Can I just use ChatGPT to review my MCA contract for free?
You can use it to explain unfamiliar terms, but don't rely on it as your only safeguard. General AI chatbots hallucinate — a widely cited Stanford study found leading general-purpose LLMs gave incorrect answers on a large share of specific legal questions, and a public tracker now lists well over a thousand court filings containing AI-fabricated citations — which is especially risky for a financial decision this size. A general chatbot also has no MCA-specific checklist and may miss a confession of judgment buried in an addendum or fail to flag that a real reconciliation right is missing. Use it to build questions, then verify with a purpose-built tool or an attorney.
When do I actually need a lawyer instead of an AI review tool?

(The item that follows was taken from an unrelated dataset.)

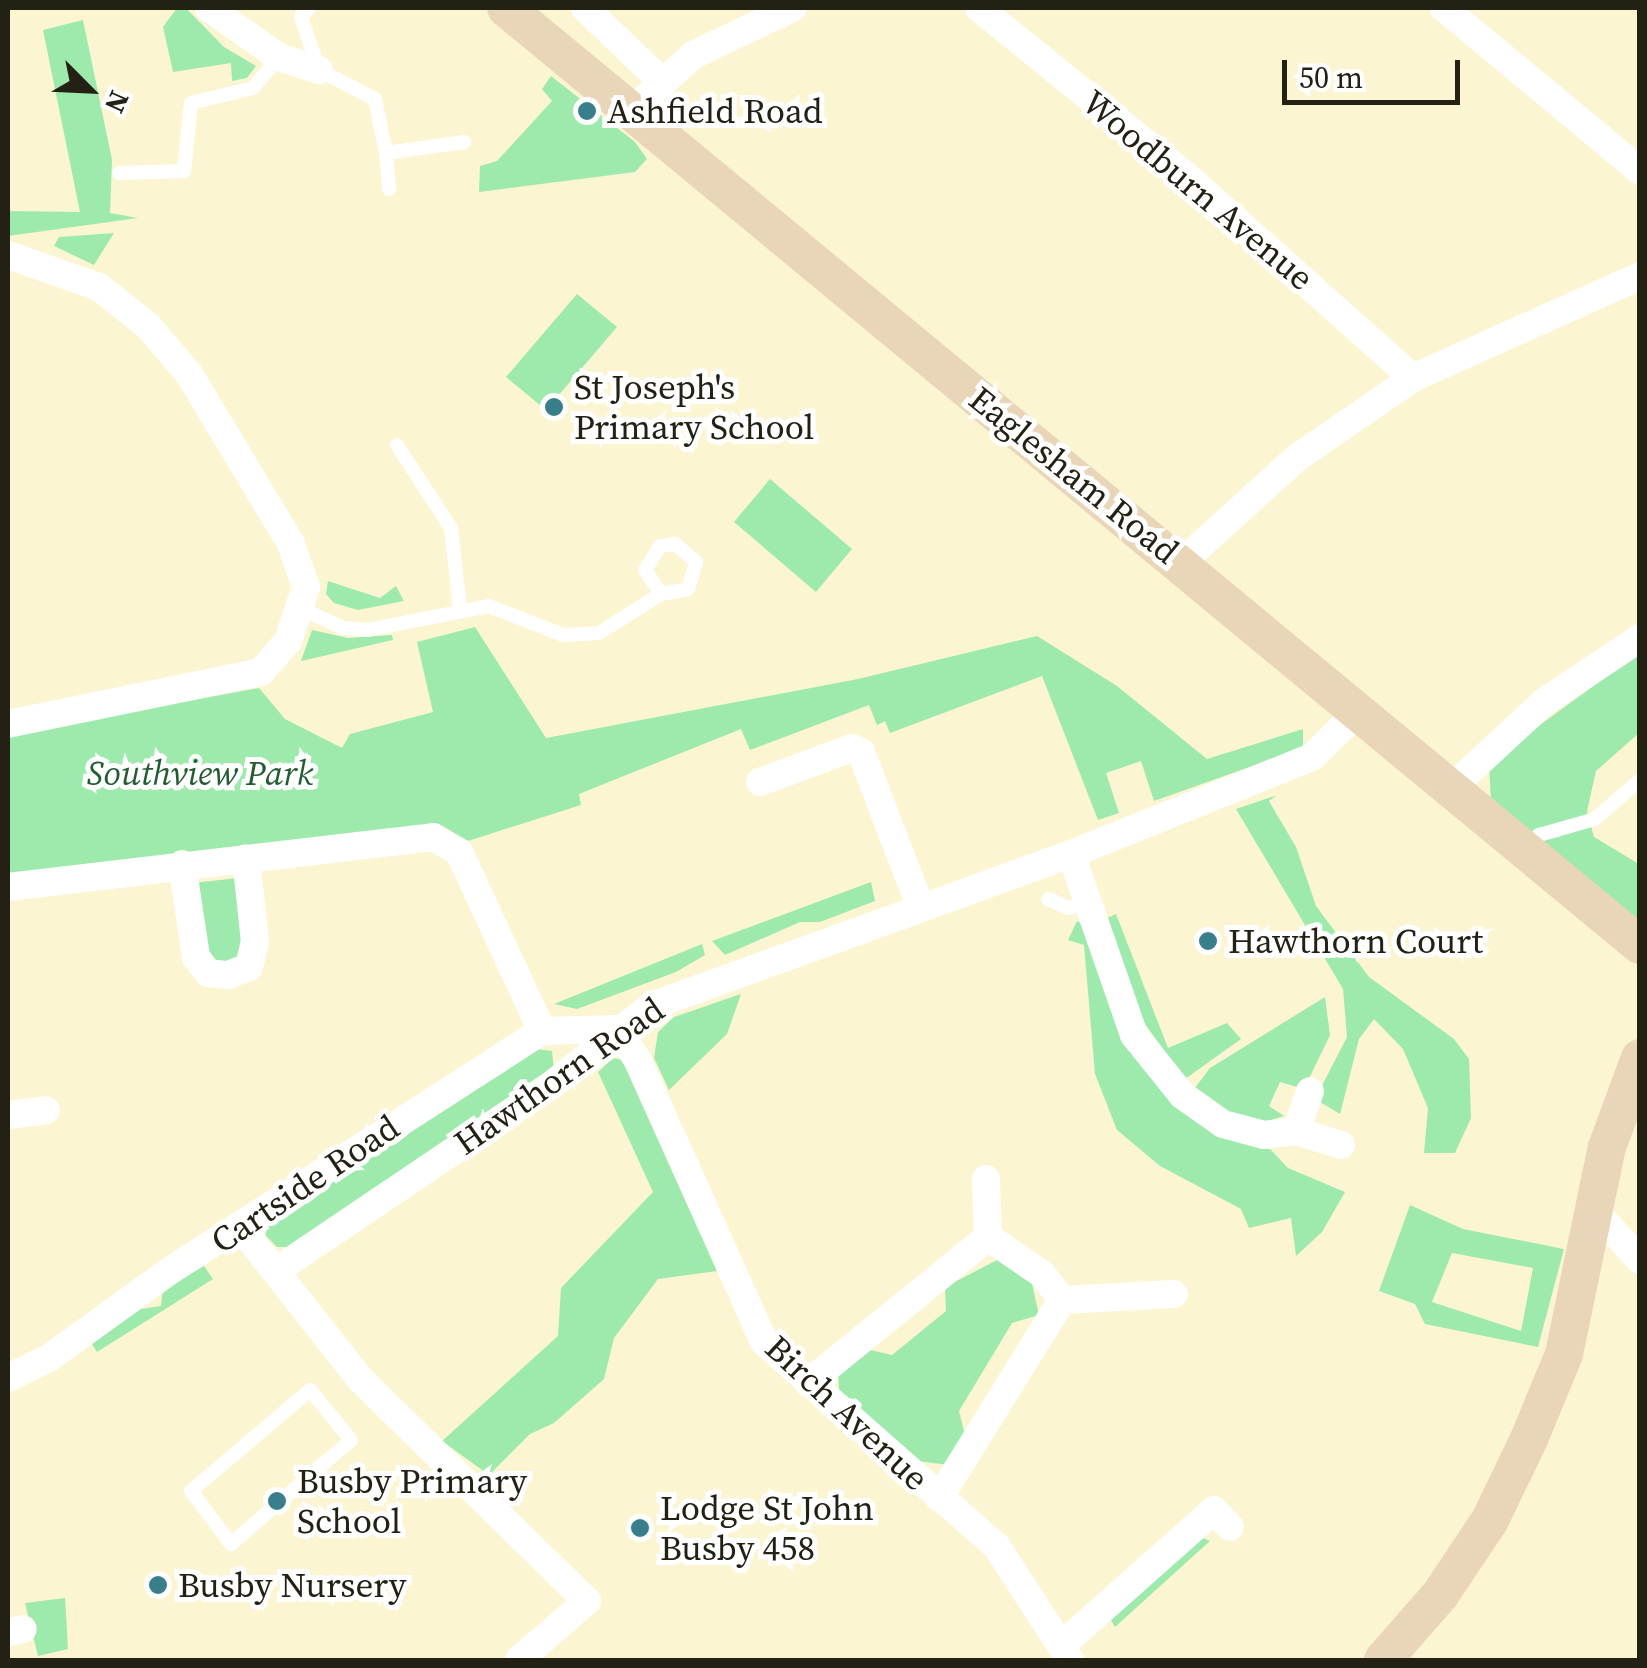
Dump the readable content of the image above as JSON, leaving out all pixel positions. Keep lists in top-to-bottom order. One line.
{"streets":{"main road":["Eaglesham Road"],"street":["Woodburn Avenue","Hawthorn Road","Cartside Road","Birch Avenue"]},"crossings":[["Eaglesham Road","Hawthorn Road"],["Hawthorn Road","Birch Avenue"]],"parks":["Southview Park"],"places":["Ashfield Road","St Joseph's Primary School","Hawthorn Court","Busby Primary School","Lodge St John Busby 458","Busby Nursery"],"scale_bar":"50 m","north":"bottom right"}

Use an attorney when the stakes or complexity are high: a large advance, a deal you want to negotiate or change, an aggressive confession of judgment or broad personal guaranty, unusual or one-sided terms, or any situation where you're already behind on payments or facing collection or a lawsuit. A review tool like BizLeaseCheck explains what your contract says and flags the risks, but it does not negotiate terms, represent you, or tell you whether a clause is enforceable in your state — only a licensed attorney can do that. Many MCA-defense firms offer a free initial review, so on a serious deal it often costs nothing to get a professional opinion.
Is BizLeaseCheck a law firm or legal advice?
No. BizLeaseCheck is an AI document-review tool that analyzes the MCA contract you upload and returns a danger score plus red flags with the exact clause quoted — it helps you understand your own document so you can ask better questions and avoid surprises. It is not a law firm, does not provide legal advice, and does not negotiate or represent you. For high-stakes or complex deals, or anything already in dispute, treat it as a fast, affordable first read and then consult a qualified MCA attorney.